• TUGAS
Tuliskan semua jumlah uang dalam rupiah yang disebut di kutipan tentang harga pangan di bawah ini.

• KUTIPAN
Pengelolaan Pangan Mencemaskan
Dwi Andreas Santosa ; Guru Besar IPB; Ketua Umum AB2TI;
Mantan Anggota Pokja Tim Transisi
Joko Widodo-Jusuf Kalla
|
KOMPAS,
18 September 2015
Menarik mencermati
data harga komoditas pangan selama 20 bulan terakhir ini. Tahun 2014, harga
pangan relatif stabil kecuali untuk cabai dan bawang merah. Selisih harga
beras medium rata-rata nasional per kilogram antara yang terendah (Januari
2014) dan tertinggi (Desember 2014) hanya terpaut Rp 567.
Pada tahun tersebut,
produksi padi Indonesia menurun 0,63 persen dan Indonesia mengimpor 1,225
juta ton beras. Harga daging sapi juga relatif stabil dengan perbedaan harga
terendah (Maret 2014) dan tertinggi (Desember 2014) sebesar Rp 2.890. Hal
yang sama juga terjadi pada daging ayam broiler (Kementerian Perdagangan,
2014 dan 2015).
Drama pangan dimulai
pada Januari 2015. Hanya dalam tempo relatif singkat, harga beras medium
melonjak menjadi Rp 10.375 pada bulan Maret 2015 dari Rp 9.645 pada bulan
Januari. Bahkan, di Jakarta, harga beras mencapai Rp 11.217 per kg (Info
Pangan DKI, 2015). Kenaikan harga sempat tidak terkendali hingga 30 persen
baik untuk beras medium dan premium. Harga kemudian turun karena tertolong
oleh panen raya. Mulai Mei, harga meningkat perlahan dan saat ini sudah
mendekati puncak harga pada bulan Maret 2015. Diperkirakan harga beras pada
bulan September akan melampaui bulan Maret dan terus meningkat hingga akhir
tahun ini.

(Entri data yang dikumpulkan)
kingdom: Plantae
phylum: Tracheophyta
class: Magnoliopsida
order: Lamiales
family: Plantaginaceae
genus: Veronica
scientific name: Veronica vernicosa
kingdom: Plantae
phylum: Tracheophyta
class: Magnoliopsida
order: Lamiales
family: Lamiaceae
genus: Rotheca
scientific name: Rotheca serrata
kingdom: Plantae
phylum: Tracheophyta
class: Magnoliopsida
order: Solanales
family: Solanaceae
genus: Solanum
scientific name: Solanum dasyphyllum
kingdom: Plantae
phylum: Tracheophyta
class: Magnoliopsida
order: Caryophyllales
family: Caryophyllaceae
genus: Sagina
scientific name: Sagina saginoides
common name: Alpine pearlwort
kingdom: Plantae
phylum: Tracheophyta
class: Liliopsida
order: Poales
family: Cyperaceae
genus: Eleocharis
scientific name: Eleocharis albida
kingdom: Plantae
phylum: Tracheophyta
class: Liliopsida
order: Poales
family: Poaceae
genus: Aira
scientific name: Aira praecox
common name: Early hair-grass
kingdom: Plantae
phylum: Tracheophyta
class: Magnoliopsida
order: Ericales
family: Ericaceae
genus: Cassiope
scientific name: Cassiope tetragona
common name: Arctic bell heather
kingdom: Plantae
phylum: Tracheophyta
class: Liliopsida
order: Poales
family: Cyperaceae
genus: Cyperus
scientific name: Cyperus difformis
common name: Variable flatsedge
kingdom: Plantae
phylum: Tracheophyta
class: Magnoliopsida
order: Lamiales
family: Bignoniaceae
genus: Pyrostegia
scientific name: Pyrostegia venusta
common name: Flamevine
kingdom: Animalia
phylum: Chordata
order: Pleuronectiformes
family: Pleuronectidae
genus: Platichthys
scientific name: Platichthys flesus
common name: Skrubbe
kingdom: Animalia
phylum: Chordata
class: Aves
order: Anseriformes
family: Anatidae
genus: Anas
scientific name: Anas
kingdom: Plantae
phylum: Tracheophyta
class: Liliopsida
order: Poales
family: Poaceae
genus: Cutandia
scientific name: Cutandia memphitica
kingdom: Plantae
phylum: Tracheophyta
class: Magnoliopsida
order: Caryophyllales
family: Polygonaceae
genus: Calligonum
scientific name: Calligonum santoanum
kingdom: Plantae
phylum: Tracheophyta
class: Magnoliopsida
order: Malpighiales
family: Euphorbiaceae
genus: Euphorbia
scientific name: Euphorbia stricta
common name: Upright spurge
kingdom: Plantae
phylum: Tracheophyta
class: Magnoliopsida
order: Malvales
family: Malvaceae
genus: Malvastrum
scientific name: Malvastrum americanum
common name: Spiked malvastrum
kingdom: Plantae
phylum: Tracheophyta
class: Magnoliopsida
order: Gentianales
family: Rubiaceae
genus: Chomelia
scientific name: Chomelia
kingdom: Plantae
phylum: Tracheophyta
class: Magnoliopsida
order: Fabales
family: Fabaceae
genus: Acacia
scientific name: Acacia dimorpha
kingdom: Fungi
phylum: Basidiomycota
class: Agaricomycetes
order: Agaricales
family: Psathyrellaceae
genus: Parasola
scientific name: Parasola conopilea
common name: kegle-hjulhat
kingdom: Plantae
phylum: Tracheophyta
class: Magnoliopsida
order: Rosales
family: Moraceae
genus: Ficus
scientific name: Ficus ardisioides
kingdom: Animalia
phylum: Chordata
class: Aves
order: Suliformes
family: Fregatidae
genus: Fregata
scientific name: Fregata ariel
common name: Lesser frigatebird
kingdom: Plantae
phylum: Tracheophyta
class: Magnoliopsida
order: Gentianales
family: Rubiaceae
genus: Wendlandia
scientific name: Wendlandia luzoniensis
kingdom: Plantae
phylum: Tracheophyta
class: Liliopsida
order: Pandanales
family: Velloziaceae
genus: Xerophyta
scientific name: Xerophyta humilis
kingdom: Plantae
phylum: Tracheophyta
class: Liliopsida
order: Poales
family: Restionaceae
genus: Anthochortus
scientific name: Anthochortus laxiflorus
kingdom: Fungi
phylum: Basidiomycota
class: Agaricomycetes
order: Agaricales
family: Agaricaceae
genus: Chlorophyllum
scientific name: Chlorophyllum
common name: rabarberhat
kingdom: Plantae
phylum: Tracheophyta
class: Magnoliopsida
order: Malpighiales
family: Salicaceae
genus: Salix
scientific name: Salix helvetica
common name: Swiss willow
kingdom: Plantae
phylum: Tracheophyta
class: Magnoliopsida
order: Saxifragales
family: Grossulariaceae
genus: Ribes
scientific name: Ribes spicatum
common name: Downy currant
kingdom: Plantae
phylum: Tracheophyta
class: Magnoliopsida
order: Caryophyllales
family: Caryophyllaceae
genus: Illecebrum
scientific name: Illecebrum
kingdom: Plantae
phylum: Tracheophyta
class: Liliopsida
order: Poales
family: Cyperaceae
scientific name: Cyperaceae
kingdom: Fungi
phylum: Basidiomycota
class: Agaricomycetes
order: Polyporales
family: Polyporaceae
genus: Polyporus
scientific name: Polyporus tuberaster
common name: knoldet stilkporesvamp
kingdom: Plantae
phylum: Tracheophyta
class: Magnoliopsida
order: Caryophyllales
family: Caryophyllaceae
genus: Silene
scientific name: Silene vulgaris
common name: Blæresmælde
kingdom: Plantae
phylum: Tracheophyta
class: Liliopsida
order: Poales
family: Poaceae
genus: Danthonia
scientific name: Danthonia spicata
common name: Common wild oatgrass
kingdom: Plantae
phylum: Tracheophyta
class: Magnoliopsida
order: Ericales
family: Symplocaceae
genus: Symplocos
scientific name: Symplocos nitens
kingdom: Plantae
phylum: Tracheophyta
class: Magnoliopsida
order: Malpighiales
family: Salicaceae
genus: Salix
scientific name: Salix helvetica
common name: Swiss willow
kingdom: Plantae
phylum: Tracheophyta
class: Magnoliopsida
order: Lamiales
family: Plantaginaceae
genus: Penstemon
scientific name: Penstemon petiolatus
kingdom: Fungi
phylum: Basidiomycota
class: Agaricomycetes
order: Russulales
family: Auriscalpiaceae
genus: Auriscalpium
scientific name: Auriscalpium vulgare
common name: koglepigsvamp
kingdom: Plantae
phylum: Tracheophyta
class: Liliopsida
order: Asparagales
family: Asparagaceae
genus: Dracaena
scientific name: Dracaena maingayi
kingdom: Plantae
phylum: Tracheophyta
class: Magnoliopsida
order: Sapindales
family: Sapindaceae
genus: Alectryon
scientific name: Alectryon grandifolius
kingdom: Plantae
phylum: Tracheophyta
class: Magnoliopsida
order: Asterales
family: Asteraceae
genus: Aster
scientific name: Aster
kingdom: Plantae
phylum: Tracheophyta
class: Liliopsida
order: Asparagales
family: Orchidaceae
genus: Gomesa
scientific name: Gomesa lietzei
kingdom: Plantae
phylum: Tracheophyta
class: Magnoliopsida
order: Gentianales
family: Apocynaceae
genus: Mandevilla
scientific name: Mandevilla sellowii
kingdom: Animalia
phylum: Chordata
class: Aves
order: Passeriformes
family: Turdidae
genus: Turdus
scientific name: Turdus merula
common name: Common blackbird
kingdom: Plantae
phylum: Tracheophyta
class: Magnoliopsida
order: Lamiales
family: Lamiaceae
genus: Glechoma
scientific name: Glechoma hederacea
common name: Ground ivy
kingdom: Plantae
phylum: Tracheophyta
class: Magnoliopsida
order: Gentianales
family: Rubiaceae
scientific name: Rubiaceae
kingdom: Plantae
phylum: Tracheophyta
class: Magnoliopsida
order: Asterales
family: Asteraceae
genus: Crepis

• JAWABAN
Rp 567, Rp 2.890, Rp 10.375, Rp 9.645, Rp 11.217